- _How to complete this task_: Return the data below exactly, please, but drop the pictures.

- _Records shown_:
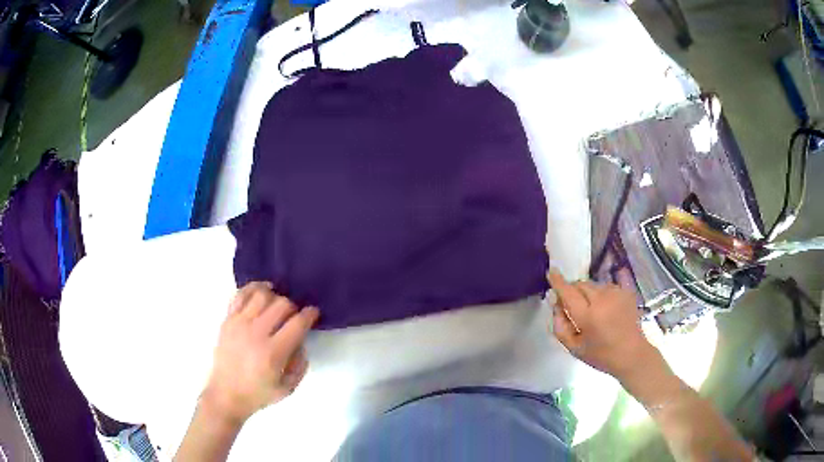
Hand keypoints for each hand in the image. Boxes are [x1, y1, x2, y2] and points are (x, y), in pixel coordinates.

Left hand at [201, 282, 318, 425]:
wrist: (225, 394)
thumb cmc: (258, 394)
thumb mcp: (288, 388)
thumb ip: (300, 364)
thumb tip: (300, 341)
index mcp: (273, 353)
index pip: (297, 323)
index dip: (310, 314)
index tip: (313, 313)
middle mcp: (256, 333)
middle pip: (282, 304)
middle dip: (294, 307)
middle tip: (294, 316)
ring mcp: (239, 323)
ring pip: (262, 295)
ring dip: (275, 296)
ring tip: (278, 303)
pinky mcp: (227, 319)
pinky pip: (240, 294)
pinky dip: (253, 288)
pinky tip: (262, 291)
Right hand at [548, 271, 659, 381]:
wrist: (631, 354)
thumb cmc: (601, 355)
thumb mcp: (574, 348)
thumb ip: (560, 326)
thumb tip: (556, 305)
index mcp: (588, 316)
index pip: (568, 292)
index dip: (558, 282)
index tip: (551, 272)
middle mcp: (602, 299)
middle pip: (580, 284)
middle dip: (573, 290)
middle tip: (573, 306)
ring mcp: (616, 293)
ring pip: (593, 284)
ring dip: (587, 292)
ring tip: (592, 309)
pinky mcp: (625, 291)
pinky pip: (606, 285)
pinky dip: (600, 293)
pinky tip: (604, 307)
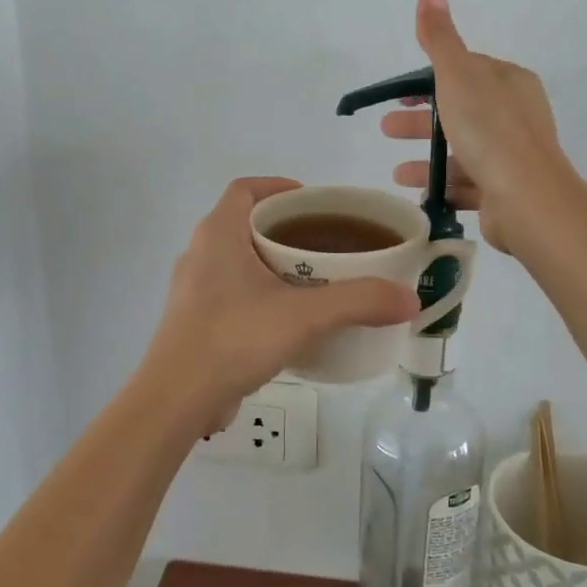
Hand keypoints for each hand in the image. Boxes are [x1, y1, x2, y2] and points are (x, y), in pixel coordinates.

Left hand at [140, 178, 419, 430]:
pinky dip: (259, 294)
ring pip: (237, 260)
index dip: (278, 187)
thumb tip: (410, 298)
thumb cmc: (234, 338)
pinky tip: (287, 320)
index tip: (313, 203)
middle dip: (284, 228)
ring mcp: (193, 289)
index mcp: (218, 234)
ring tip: (312, 280)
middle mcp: (200, 252)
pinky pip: (231, 292)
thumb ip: (358, 301)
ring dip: (271, 263)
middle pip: (244, 223)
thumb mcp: (304, 316)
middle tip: (324, 243)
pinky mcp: (193, 320)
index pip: (245, 189)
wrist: (176, 399)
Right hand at [383, 0, 570, 254]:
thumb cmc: (490, 131)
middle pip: (459, 113)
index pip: (465, 73)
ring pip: (462, 152)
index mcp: (509, 83)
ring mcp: (513, 156)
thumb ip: (440, 39)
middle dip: (421, 122)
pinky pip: (468, 185)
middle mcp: (515, 116)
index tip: (398, 95)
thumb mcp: (458, 76)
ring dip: (427, 159)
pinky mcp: (506, 191)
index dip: (428, 81)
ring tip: (397, 173)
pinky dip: (443, 187)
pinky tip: (419, 195)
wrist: (528, 199)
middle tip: (386, 131)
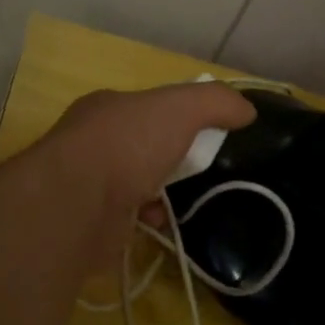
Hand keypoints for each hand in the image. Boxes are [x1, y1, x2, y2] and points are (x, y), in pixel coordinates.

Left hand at [47, 83, 255, 225]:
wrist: (77, 205)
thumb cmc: (127, 144)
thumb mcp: (180, 108)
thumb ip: (214, 102)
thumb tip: (246, 110)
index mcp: (107, 107)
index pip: (146, 107)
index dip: (177, 116)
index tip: (205, 131)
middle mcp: (92, 141)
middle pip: (141, 145)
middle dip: (169, 156)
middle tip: (200, 168)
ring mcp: (87, 183)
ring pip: (134, 183)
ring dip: (160, 190)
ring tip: (186, 198)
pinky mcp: (90, 222)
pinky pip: (128, 218)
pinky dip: (148, 219)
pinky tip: (162, 222)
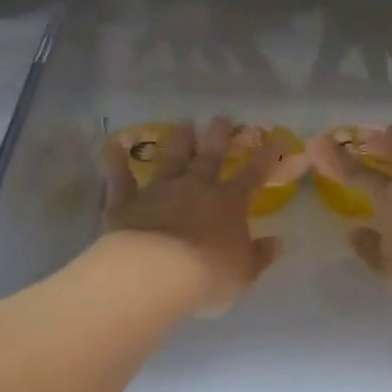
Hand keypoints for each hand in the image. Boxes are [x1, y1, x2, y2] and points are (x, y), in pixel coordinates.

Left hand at [103, 117, 284, 316]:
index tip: (275, 139)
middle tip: (221, 116)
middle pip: (209, 156)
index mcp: (229, 202)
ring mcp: (159, 191)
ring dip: (178, 140)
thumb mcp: (244, 272)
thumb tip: (277, 243)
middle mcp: (195, 188)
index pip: (253, 174)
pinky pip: (121, 177)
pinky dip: (117, 160)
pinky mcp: (126, 202)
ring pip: (171, 159)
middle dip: (218, 135)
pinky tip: (114, 144)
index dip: (267, 157)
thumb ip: (260, 256)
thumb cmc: (207, 275)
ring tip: (184, 123)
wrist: (153, 274)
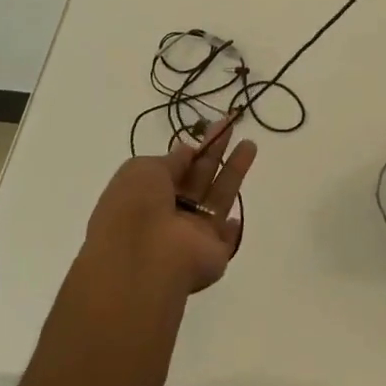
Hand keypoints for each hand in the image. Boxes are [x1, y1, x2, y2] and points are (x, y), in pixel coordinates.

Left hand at [84, 117, 258, 295]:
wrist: (145, 259)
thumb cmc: (136, 207)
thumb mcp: (142, 169)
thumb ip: (169, 160)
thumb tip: (186, 151)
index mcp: (146, 193)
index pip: (174, 167)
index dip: (193, 148)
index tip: (211, 128)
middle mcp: (168, 213)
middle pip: (198, 178)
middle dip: (215, 152)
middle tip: (232, 126)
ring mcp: (190, 235)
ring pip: (216, 198)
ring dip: (233, 172)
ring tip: (250, 144)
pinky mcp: (213, 254)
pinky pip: (224, 239)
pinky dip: (232, 230)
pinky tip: (236, 217)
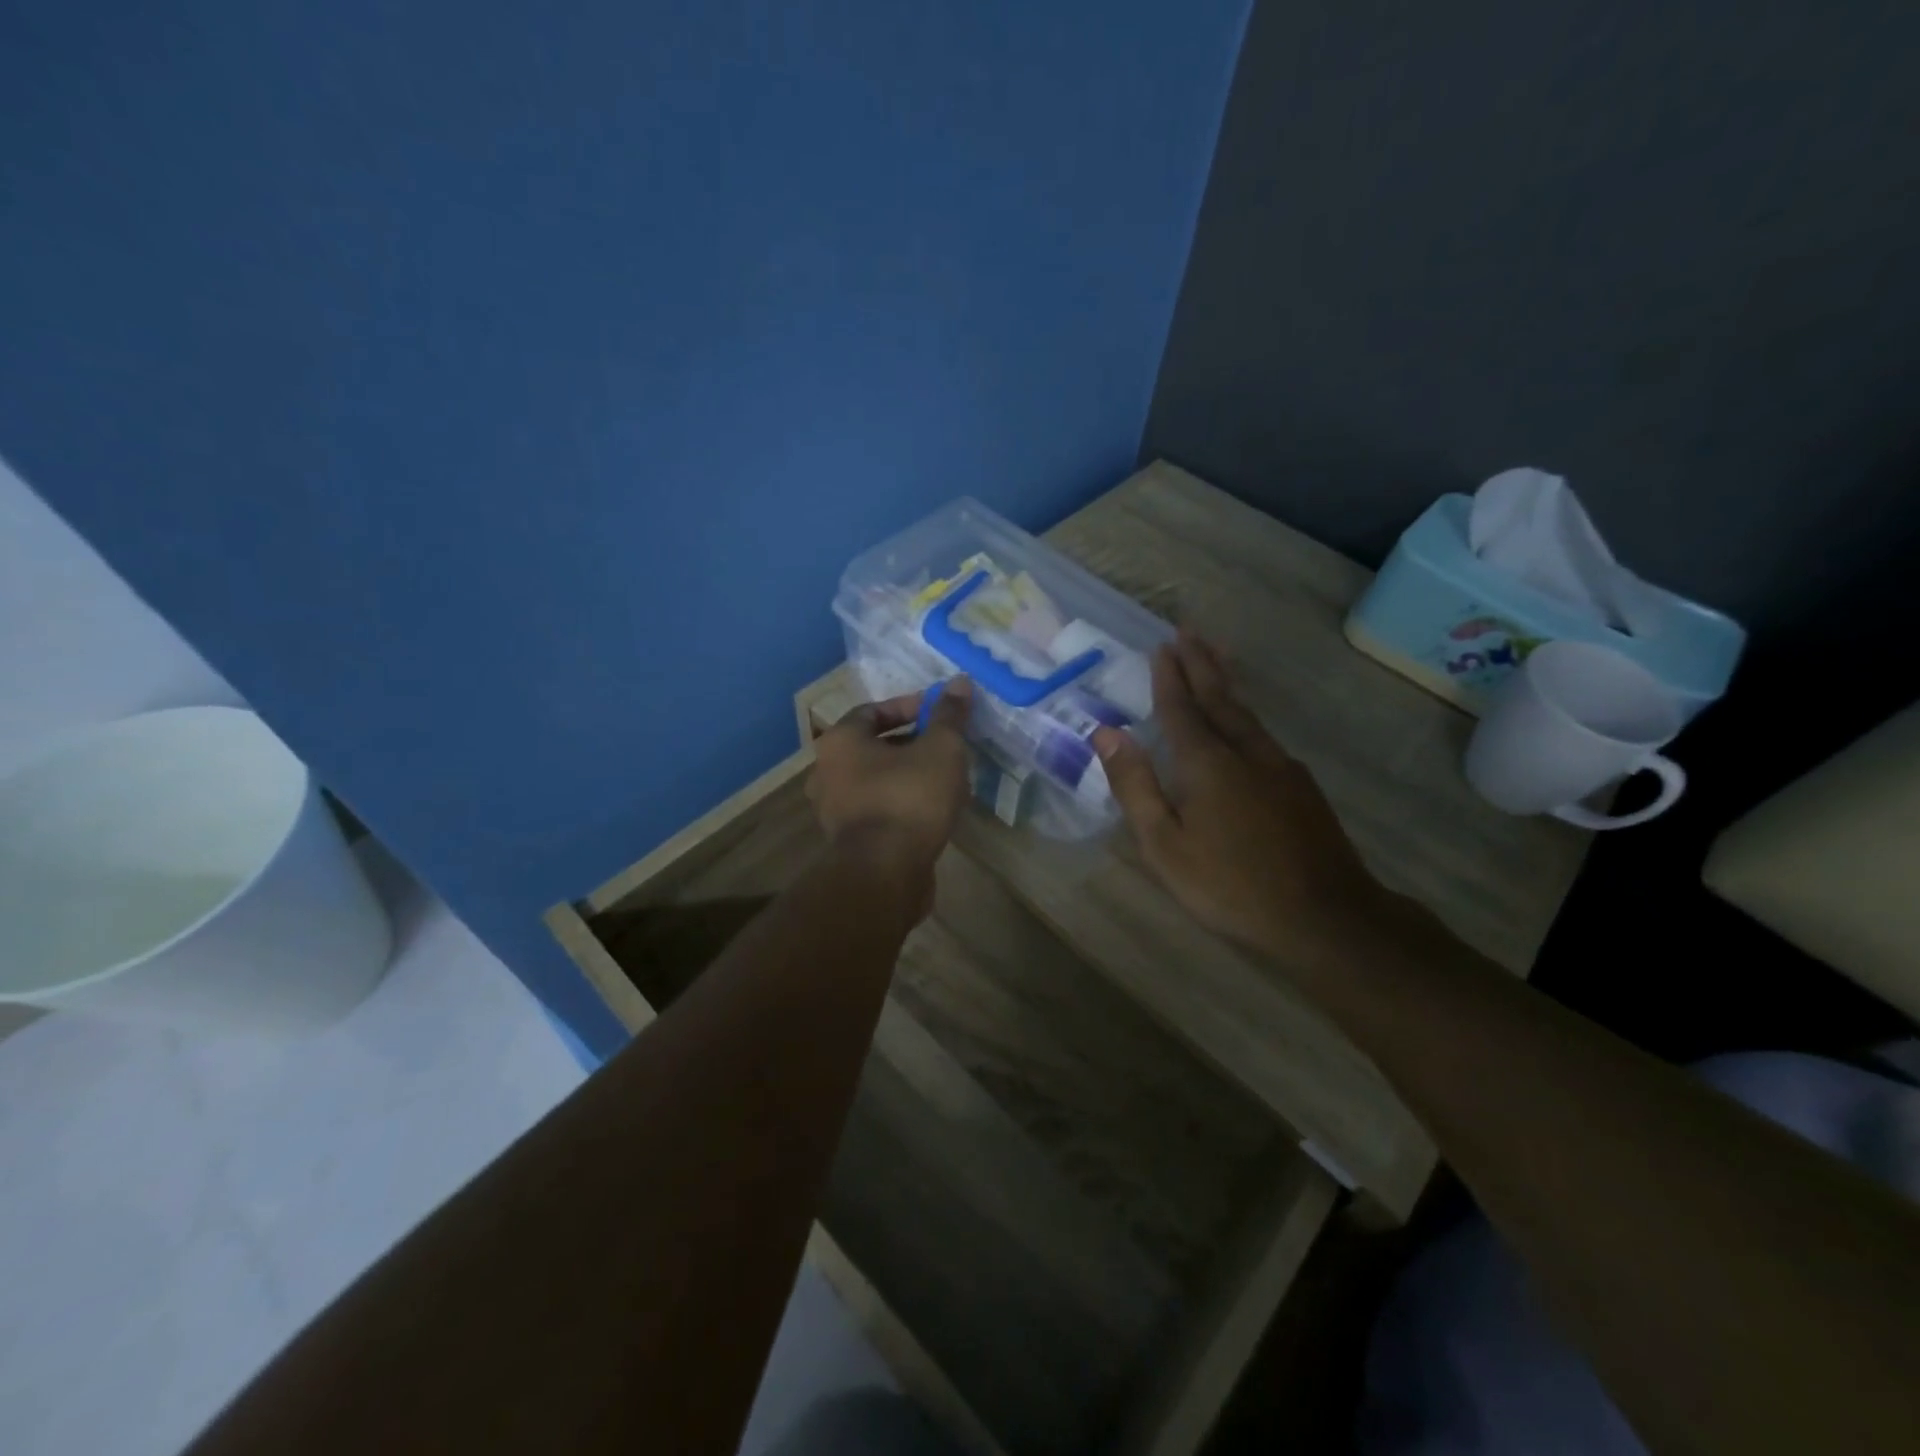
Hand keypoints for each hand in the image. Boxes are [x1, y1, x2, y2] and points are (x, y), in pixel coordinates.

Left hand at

- _Solution to this problem_:
Hand keypoints for each hand in the image. Boxes are [x1, y1, x2, y2] and points are (x, y), in pixel coordinates.

Left hand at [201, 282, 318, 425]:
wrist: (225, 394)
thumb cmc: (258, 394)
thumb mcp: (288, 388)
thumb ip: (300, 364)
thumb tip: (300, 341)
index mcp: (273, 353)
index pip: (297, 323)
index dip: (310, 314)
index tip: (313, 313)
middle mcp: (256, 333)
middle pip: (282, 304)
middle dip: (294, 307)
middle tip: (294, 316)
ring mcp: (239, 323)
ring pip: (262, 295)
ring dip: (275, 296)
ring tip: (278, 303)
pinky mcp: (227, 319)
pinky pip: (240, 294)
pinky dip: (253, 288)
pinky tip: (262, 291)
Right hand at [548, 271, 659, 381]:
wrist: (631, 354)
thumb cmc: (601, 355)
thumb mcp: (574, 348)
thumb ip: (560, 326)
thumb tip: (556, 305)
index mcp: (588, 316)
index pip: (568, 292)
index dip: (558, 282)
index tip: (551, 272)
middle mcp: (602, 299)
middle pip: (580, 284)
middle dip: (573, 290)
middle tip: (573, 306)
ring mcp: (616, 293)
ring pip: (593, 284)
ring dip: (587, 292)
ring tip: (592, 309)
pinky mcp: (625, 291)
pinky pip: (606, 285)
pinky dip: (600, 293)
pinky tip: (604, 307)
Hand keypoints for each hand in the image. Boxes are [x1, y1, x2, y2] and points are (x, y), in pixel coordinates.

Left hand at [140, 178, 419, 430]:
pinky dip: (259, 294)
ring pip: (237, 260)
index dip: (278, 187)
thumb tip: (410, 298)
thumb cmc: (234, 338)
pinky tip: (287, 320)
index tip: (313, 203)
middle dip: (284, 228)
ring mcp: (193, 289)
index mcp: (218, 234)
ring tip: (312, 280)
middle mcp: (200, 252)
pinky pip: (231, 292)
thumb ip: (358, 301)
ring dip: (271, 263)
middle pip: (244, 223)
thumb mcp: (304, 316)
middle tip: (324, 243)
pinky mcp: (193, 320)
index pip: (245, 189)
wrist: (176, 399)
Right hand at [383, 0, 570, 254]:
thumb cmc: (490, 131)
middle pip: (459, 113)
index pip: (465, 73)
ring pip: (462, 152)
index mcp: (509, 83)
ring mcp: (513, 156)
thumb ip: (440, 39)
middle dip: (421, 122)
pinky pip: (468, 185)
middle mcp: (515, 116)
index tip: (398, 95)
thumb mcp: (458, 76)
ring dip: (427, 159)
pinky mcp: (506, 191)
index dip: (428, 81)
ring tip: (397, 173)
pinky dip: (443, 187)
pinky tip: (419, 195)
wrist: (528, 199)
middle tip: (386, 131)
Hand keypoints for each hand in the image. Boxes are [x1, y1, x2, y2] and points are (x, y), in pixel coordinates.

Left hand at [47, 83, 255, 225]:
wrist: (77, 205)
thumb cmc: (127, 144)
thumb mcp: (180, 108)
thumb ip: (214, 102)
thumb tip: (246, 110)
index mcp: (107, 107)
index pip: (146, 107)
index dip: (177, 116)
index tip: (205, 131)
middle mcp: (92, 141)
middle pip: (141, 145)
middle dip: (169, 156)
middle tip: (200, 168)
ring mcp: (87, 183)
ring pip: (134, 183)
ring dip: (160, 190)
ring tip: (186, 198)
pinky mcp: (90, 222)
pinky pip: (128, 218)
pinky dip: (148, 219)
pinky tip: (162, 222)
Hand keypoints for each hand in the image. Boxes are [x1, y1, x2, y2] and points are (x, y), in pixel coordinates.

Left hand at [103, 117, 284, 316]:
index tip: (275, 139)
middle tip: (221, 116)
middle pip: (209, 156)
index mcp: (229, 202)
ring mcp: (159, 191)
ring dip: (178, 140)
thumb mcp: (244, 272)
thumb tip: (277, 243)
middle mcp: (195, 188)
index pip: (253, 174)
pinky pip: (121, 177)
pinky dip: (117, 160)
pinky mcp: (126, 202)
ring pip: (171, 159)
middle dip: (218, 135)
pinky tip: (114, 144)
index dip: (267, 157)
thumb ip: (260, 256)
thumb cmc: (207, 275)
ring tip: (184, 123)
wrist: (153, 274)
Hand keypoints for each hand in the image. Boxes are [x1, y1, x2, y2] and points are (x, y), in pixel coordinates.

Left hand at [84, 117, 258, 295]:
wrist: (145, 259)
thumb cmc: (136, 207)
thumb mcp: (142, 169)
thumb ip: (169, 160)
thumb tip: (186, 151)
index mcp: (146, 193)
index pip: (174, 167)
index dip: (193, 148)
index tip: (211, 128)
middle mcp: (168, 213)
middle pip: (198, 178)
middle dip: (215, 152)
middle tip: (232, 126)
ring mcp: (190, 235)
ring pip: (216, 198)
ring dip: (233, 172)
ring tip: (250, 144)
pinky mcp: (213, 254)
pinky pip: (224, 239)
pinky dip: (232, 230)
pinky tip: (236, 217)
Hand keypoints for each hand in the image. Boxes are [x1, y1, x2, y2] and points are (x, y), in pixel coordinates.

Left hand at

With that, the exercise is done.